TTU student excels in FFA on national level

Posted by Lori Shull - Monday, May 14 2012
lshull@tntech.edu

 

thumb JamesFlatt1James Flatt is not good at slowing down.

After finishing the spring semester at Tennessee Tech University, the junior agritourism major will start a pick-your-own-berry patch with a neighbor in Mt. Juliet. Over the next year and a half, he will take 20 credit hours per semester to finish his degree by December 2013.

His senior year at TTU will be more intense than usual because he dedicated a year to travelling and serving as an officer in the National FFA Organization, formerly Future Farmers of America. It is the largest youth organization in the world.

“Day in and day out, we were advocates for the industry, educating people about agriculture,” Flatt said. “Most weeks it was going 20 or 24 hours a day for seven days and waking up on Monday and doing it all over again.

During his tenure, Flatt traveled more than 100,000 miles, visited most of the 50 states and spoke to thousands of people, including FFA members, politicians and business and industry leaders. He served as a motivational speaker, educator, agriculture representative and advocate.

“We talked about how to keep agriculture thriving and how agriculture will play a role in keeping the nation thriving,” he said.

To be that advocate, Flatt spent most of the year away from campus, travelling to 40 states and Japan giving presentations, speeches and visiting industrial sites.
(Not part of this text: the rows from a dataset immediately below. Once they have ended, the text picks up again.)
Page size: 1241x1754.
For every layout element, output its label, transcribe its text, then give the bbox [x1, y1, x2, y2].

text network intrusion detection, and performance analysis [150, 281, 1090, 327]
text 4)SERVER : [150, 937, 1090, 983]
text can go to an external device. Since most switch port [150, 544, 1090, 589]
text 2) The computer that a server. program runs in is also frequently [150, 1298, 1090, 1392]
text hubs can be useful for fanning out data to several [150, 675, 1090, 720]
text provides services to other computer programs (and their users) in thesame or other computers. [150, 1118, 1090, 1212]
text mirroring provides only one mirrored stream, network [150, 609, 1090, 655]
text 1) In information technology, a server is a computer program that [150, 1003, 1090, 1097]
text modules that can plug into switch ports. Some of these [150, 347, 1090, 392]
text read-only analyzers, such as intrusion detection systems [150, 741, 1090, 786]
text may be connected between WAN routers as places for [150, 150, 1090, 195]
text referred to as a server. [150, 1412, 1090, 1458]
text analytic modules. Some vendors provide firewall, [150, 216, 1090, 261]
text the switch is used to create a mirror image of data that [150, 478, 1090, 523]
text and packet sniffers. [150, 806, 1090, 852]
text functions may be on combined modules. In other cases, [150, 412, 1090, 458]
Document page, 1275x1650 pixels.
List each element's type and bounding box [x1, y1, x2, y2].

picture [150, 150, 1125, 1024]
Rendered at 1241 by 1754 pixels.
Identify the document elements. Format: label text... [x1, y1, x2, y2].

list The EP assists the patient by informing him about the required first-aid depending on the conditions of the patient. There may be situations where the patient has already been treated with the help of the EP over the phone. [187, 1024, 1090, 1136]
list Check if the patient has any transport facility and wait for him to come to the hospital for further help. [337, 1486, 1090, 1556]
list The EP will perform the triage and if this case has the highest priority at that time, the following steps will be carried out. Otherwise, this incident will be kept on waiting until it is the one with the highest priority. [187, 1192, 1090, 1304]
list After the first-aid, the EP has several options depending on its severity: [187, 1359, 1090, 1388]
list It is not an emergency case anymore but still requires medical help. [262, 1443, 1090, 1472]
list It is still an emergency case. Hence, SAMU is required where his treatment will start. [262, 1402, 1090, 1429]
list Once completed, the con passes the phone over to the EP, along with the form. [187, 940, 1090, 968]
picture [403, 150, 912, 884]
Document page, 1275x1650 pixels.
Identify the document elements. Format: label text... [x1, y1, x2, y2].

“I was a 20-year-old kid and spoke in rooms with people who were five, 10, 20 and 50 years older than I am, sharing my experiences,” he said. “It was a blessing to be able to represent an organization I care about so much and to represent the people who have had such an impact on my life.”

“Agriculture is in my blood,” said Flatt, whose family has farmed for generations. He grew up between his parents’ small farm and the larger farms that his grandparents own. Farming, hard work and dedication have been ingrained in his upbringing.

And it shows; he carries about 70 pounds of nails and a lasso in the back of his pickup truck.

“My grandfather said we didn't know the Great Depression was happening because we were all so poor anyway,” he said. “The FFA was a big part of my past and it’s a big part of my future.”

College students are selected as national FFA national officers every year, and the selection process is very competitive. Flatt serviced as vice president; fellow officers were from New Mexico, Michigan, Oklahoma, South Dakota and Colorado.

Though the selection process is competitive, a TTU student served as a national officer the year before as well. This is the second time in history that Tennessee has had back-to-back national officers.

Before serving as a national officer, Flatt spent a year as the Tennessee state FFA president. His father and older sister are also members of the organization.